Marmite man himself, Gordon Brown

So, 25 hours to go until polling time.

25 hours. 25 hours until we find out whether more people read tabloids or broadsheets. That is, afterall, what an election is about. 4 weeks of gaffes and political broadcasts to help newspaper owners decide which party to tell us inky-fingered print readers which party we’re going to vote for. The election isn’t decided on sofas, or in front of television debates, but by ragged journalists typing away all day for a paycheck from some media tycoon.

But just in case you’re thinking or excercising your democratic right of free-thinking, you have a choice to make.

Firstly there’s marmite man himself Gordon Brown. I don’t mean you either love him or hate him, I think every poll has made it clear that’s a one-sided thing, I just suspect he has a penchant for the brown sticky stuff. Biggotgate proved that. He rules with an economic fist of steel and a statesmanlike quality straight from the 1950’s. Approximately the same period as his hairstyle. He inhales mid-sentence like a premiership footballer buying time as he thumbs through The Penguin book of English Cliches: Spanish to English version. But it just shows a good old fashioned reliance on learning your lines.

The thing is, as each day of the election campaign has gone by with yet another disaster for Gordon, he’s started looking more and more like the shaggy-haired elderly homeless dogs they put at the end of the RSPCA adverts. You know, the one that gets overlooked for the younger dogs and will have to be put down if no one takes him in soon. It means you get the feeling that he’s a real person, and biggotgate just went to prove my suspicions that he must go home each day and remark that he’s surrounded by baffoons.

Yes he makes mistakes when he’s talking, but he has a strange uneasiness around cameras. Just look at him interacting with members of the public – he recently asked a child how old he was and responded with ‘that must be a nice age’. Bill Gates was no great public speaker, but he did a good job, and very few of the great inventors ot scientists were huge social animals.
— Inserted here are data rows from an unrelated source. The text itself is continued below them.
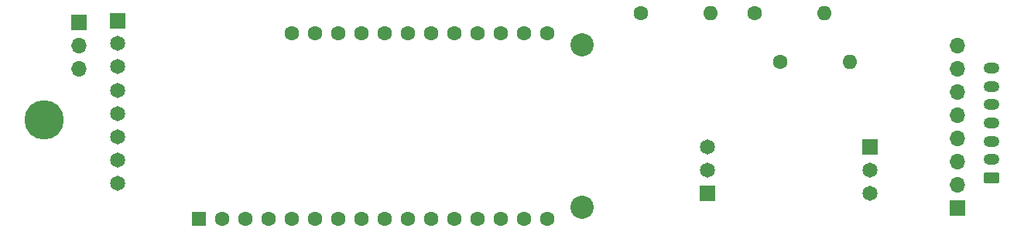
<source format=gbr>
%TF.GenerationSoftware,KiCad,Pcbnew,7.0.7*%
%TF.CreationDate,2024-03-20T16:58:12-04:00*%
%TF.ProjectId,kicad-openctd_rev7,6b696361-642d-46f7-9065-6e6374645f72,rev?*%
%TF.SameCoordinates,Original*%
%TF.FileFunction,Soldermask,Bot*%
%TF.FilePolarity,Negative*%
%FSLAX46Y46*%
G04 Gerber Fmt 4.6, Leading zero omitted, Abs format (unit mm)*
G04 Created by KiCad (PCBNEW 7.0.7) date 2024-03-20 16:58:12*
%MOMM*%
%LPD*%
G01*
G04 APERTURE LIST*
G04 Aperture macros list*
%AMRoundRect*
0 Rectangle with rounded corners*
0 $1 Rounding radius*
0 $2 $3 $4 $5 $6 $7 $8 $9 X,Y pos of 4 corners*
0 Add a 4 corners polygon primitive as box body*
4,1,4,$2,$3,$4,$5,$6,$7,$8,$9,$2,$3,0*
0 Add four circle primitives for the rounded corners*
1,1,$1+$1,$2,$3*
1,1,$1+$1,$4,$5*
1,1,$1+$1,$6,$7*
1,1,$1+$1,$8,$9*
0 Add four rect primitives between the rounded corners*
20,1,$1+$1,$2,$3,$4,$5,0*
20,1,$1+$1,$4,$5,$6,$7,0*
20,1,$1+$1,$6,$7,$8,$9,0*
20,1,$1+$1,$8,$9,$2,$3,0*%
G04 Aperture macros list end*
%ADD10C,1.600000*%
%ADD11O,1.600000X1.600000*%
%ADD12C,2.540000*%
%ADD13R,1.600000X1.600000*%
%ADD14R,1.651000X1.651000*%
%ADD15C,1.651000*%
%ADD16R,1.700000X1.700000*%
%ADD17O,1.700000X1.700000*%
%ADD18C,4.300000*%
%ADD19RoundRect,0.250000X0.625000X-0.350000X0.625000X0.350000X-0.625000X0.350000X-0.625000X-0.350000X0*%
%ADD20O,1.750000X1.200000*%
G04 APERTURE END LIST*
D10*
%TO.C,R1*%
X175514000Y-82804000D03*
D11*
X183134000Y-82804000D03*
%TD*%
D12*
%TO.C,U3*%
X156610000Y-104115000D03*
X156610000Y-86335000D03*
D13*
X114700000Y-105385000D03*
D10*
X117240000Y-105385000D03*
X119780000Y-105385000D03*
X122320000Y-105385000D03*
X124860000Y-105385000D03*
X127400000Y-105385000D03*
X129940000Y-105385000D03*
X132480000Y-105385000D03*
X135020000Y-105385000D03*
X137560000Y-105385000D03*
X140100000Y-105385000D03*
X142640000Y-105385000D03*
X145180000Y-105385000D03*
X147720000Y-105385000D03*
X150260000Y-105385000D03*
X152800000Y-105385000D03*
X152800000Y-85065000D03*
X150260000Y-85065000D03*
X147720000Y-85065000D03*
X145180000Y-85065000D03*
X142640000Y-85065000D03*
X140100000Y-85065000D03*
X137560000Y-85065000D03*
X135020000Y-85065000D03*
X132480000Y-85065000D03*
X129940000Y-85065000D03*
X127400000Y-85065000D03*
X124860000Y-85065000D03*
%TD*%
D14*
%TO.C,U2*%
X170355000Y-102559000D03*
D15*
X170355000Y-100019000D03*
X170355000Y-97479000D03*
D14*
X188135000Y-97479000D03*
D15*
X188135000Y-100019000D03*
X188135000Y-102559000D03*
%TD*%
D16*
%TO.C,J2*%
X101600000Y-83820000D03*
D17*
X101600000Y-86360000D03*
X101600000Y-88900000D03*
%TD*%
D18*
%TO.C,REF\u002A\u002A*%
X97790000Y-94488000D03*
%TD*%
D10*
%TO.C,R3*%
X178308000Y-88138000D03*
D11*
X185928000Y-88138000D03*
%TD*%
D10*
%TO.C,R2*%
X163068000Y-82816000D03*
D11*
X170688000Y-82816000D03*
%TD*%
D14*
%TO.C,U1*%
X105875000Y-83645000D03*
D15*
X105863570Y-86134568D03*
X105863570Y-88671711D03*
X105863570Y-91265000D03*
X105863570Y-93805000D03*
X105863570Y-96345000D03*
X105863570Y-98885000D03*
X105863570Y-101425000D03*
%TD*%
D19*
%TO.C,J4*%
X201422000Y-100862000D03*
D20*
X201422000Y-98862000D03*
X201422000Y-96862000D03*
X201422000Y-94862000D03*
X201422000Y-92862000D03*
X201422000Y-90862000D03*
X201422000Y-88862000D03*
%TD*%
D16*
%TO.C,J3*%
X197740000Y-104200000D03*
D17*
X197740000Y-101660000D03*
X197740000Y-99120000D03*
X197740000Y-96580000D03*
X197740000Y-94040000D03*
X197740000Y-91500000D03*
X197740000Y-88960000D03*
X197740000Y-86420000D03*
%TD*%
M02*

</source>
I don’t mind a Prime Minister not having a motormouth, so long as the brain is ticking-over nicely and he gets the job done.

There’s something rather grey about David Cameron if you ask me. Not in his photos obviously, as here he tends to go with a dark green and brown combo –  page 6 on the Dulux chart if you’re interested. I suspect if he wins tomorrow he’ll be outside Number 10 on Friday peeling off the fake skin on his face to reveal his Cyborg inner workings and asking if anyone knows where Sarah Connor lives. He’s a little too much like the office suck-up: Always at the front of the picture when things are going well, but his Teflon make-up means nothing sticks to him when something goes wrong. Everytime I see him on the telly I have an urge to punch him hard in the middle of his chubby little face, but I suspect I’d break my hand on the silver spoon he has inside his mouth.

Then you have Nick Clegg, currently with the Liberal Democrats as part of his school’s work placement scheme. I think he’s there because his elderly uncle, seen alongside him at all times, works there: Vince Cable I think his name is. We all know he’s posh, but I couldn’t help wondering if he was so surprised to end up on the telly debates with the two grown-ups that he’d had to send a runner out to TopMan to buy him a suit and tie.

I found a curious way of deciding between them today: I imagined them as double glazing salesman trying to sell to an elderly lady – I think it was something to do with them standing around in their various suits. Nick would knock on the door, tell her about the windows and their benefits at great length, but when he’d gone she’d forget what company he worked for or how much it was going to cost. Gordon would come round, and she’d invite him in for coffee – I think she’d see him much like the elderly dogs on RSPCA adverts too. 3 hours later, they’d have exchanged life histories, become friends on Facebook, and would be sending each other Christmas cards, but he’d have forgotten entirely to tell her about the windows. David Cameron would be the one to do the hard-sell. He’d have the elderly lady paying to re-glaze half the street, and he’d get her to put 50p in the meter to pay for the parking on his BWM outside whilst he fills in the paperwork. And when the daughter phones later to complain, he’d deny any responsibility. But he’d ask her if she knows the whereabouts of Sarah Connor, before hinting that he’ll be back.

25 hours.

25 hours to change the shape of Britain for the next 5 years. Or at least prove that James Murdoch and the various newspaper editors of this country aren’t in charge, and give Simon Cowell a bit of a bloody nose as a bonus.